Evidence-based medicine
In this domain, expectations are set for the use of evidence-based treatment guidelines and clinical trials. The implementation of the guidelines referenced in this domain is driven by the monitoring and tracking of actual use of those guidelines at the point of medical decision-making. Many practices state that their care is evidence-based, but an OMH practice will ensure that they have the technology systems to track and report their compliance on a patient or population basis. An OMH practice will not only track concordance and adherence of medical decision-making to evidence, but also connect the dots to patient performance, length of treatment, incidence of symptoms, and side effects.

Comprehensive team-based care
This domain sets up the structure and expectations for communications and relationships with outside providers, the internal care team, and the patient. Key elements of this communication for an OMH practice include a complete treatment plan and survivorship and end-of-life care plans. The difference for OMH practices from traditional oncology practices is that they will focus not only on the provision and presence of these elements, but on the documentation and tracking of the successes and gaps for continuous quality improvement as well. Mr Gamble also mentioned the importance of including employers and building relationships with them.

Quality improvement
This last domain provides the backbone of the OMH, because without constant measures and monitoring the OMH cannot function. The core elements of this domain include a certified EHR, practice standards for continual documentation and assessment, and an OMH patient satisfaction survey. The COA patient satisfaction survey has grown and is now providing benchmarked data comparisons across physicians, practices, and even similar Medicare populations.

Transitioning to the Oncology Medical Home Model

The most important aspect of the cultural transition to the OMH model, besides the patient focus, is a new emphasis on measurement and continuous assessment. Many of the care elements are present in current patient care, but we do not yet maximize our opportunities for coordination, filling in gaps in communication and education, and thinking outside of the care we deliver directly into what happens to and for our patients between visits, and in other care facilities. An OMH-focused practice considered the entire continuum of care.

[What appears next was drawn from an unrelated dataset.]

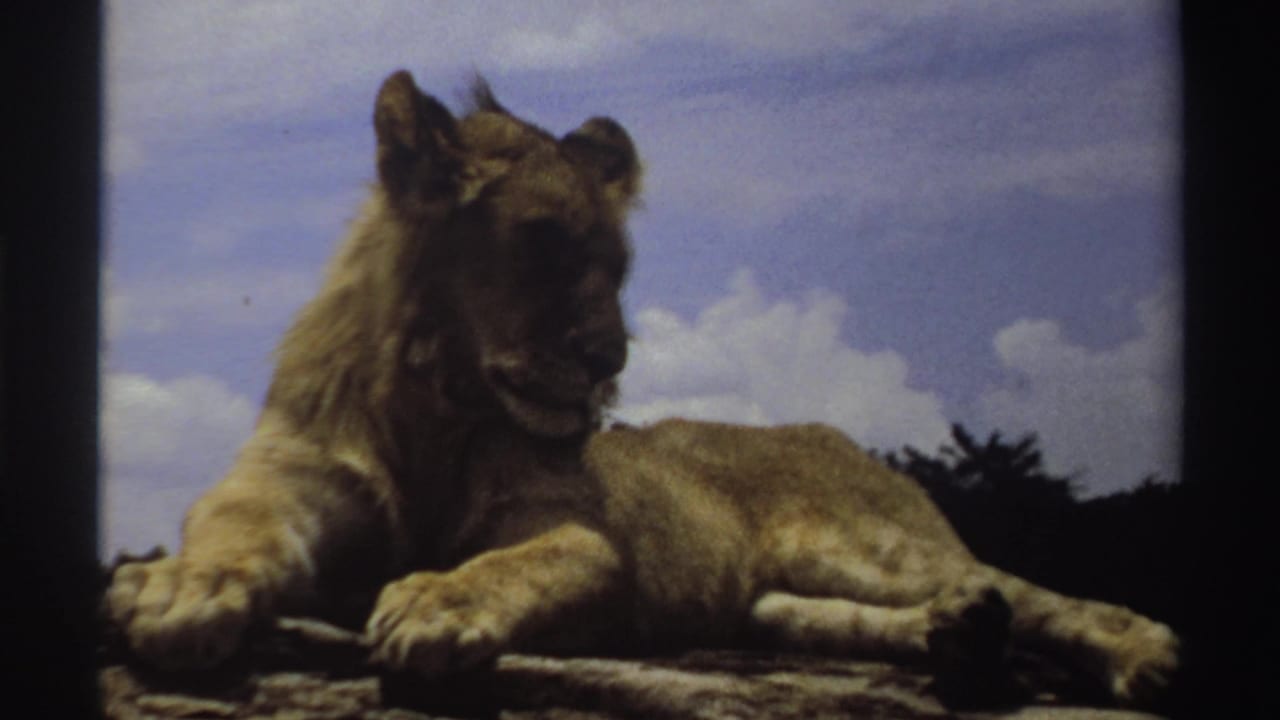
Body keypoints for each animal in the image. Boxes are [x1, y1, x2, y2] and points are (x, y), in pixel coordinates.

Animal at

This is not an easy process; even the practices that have piloted OMH models have noted that they are wrestling with the implementation, the creation of new teamwork, and a new focus on collaboration. The practices that participated in the pilot OMH process commented that they found great value in the peer-to-peer discussions and the benchmarking and feedback offering insights on their existing processes.

Currently, the CoC is reviewing the domains and the standards, the OMH accreditation process for the 10 pilot practices, and developing the final aspects of the OMH accreditation program. The goal is to accredit 50 other practices in 2016.

Hopefully there will also be a chance to integrate the program with specific payer groups as it continues to unfold. Practices that are interested in the OMH program and process can find more information at the COA OMH website (www.medical homeoncology.org).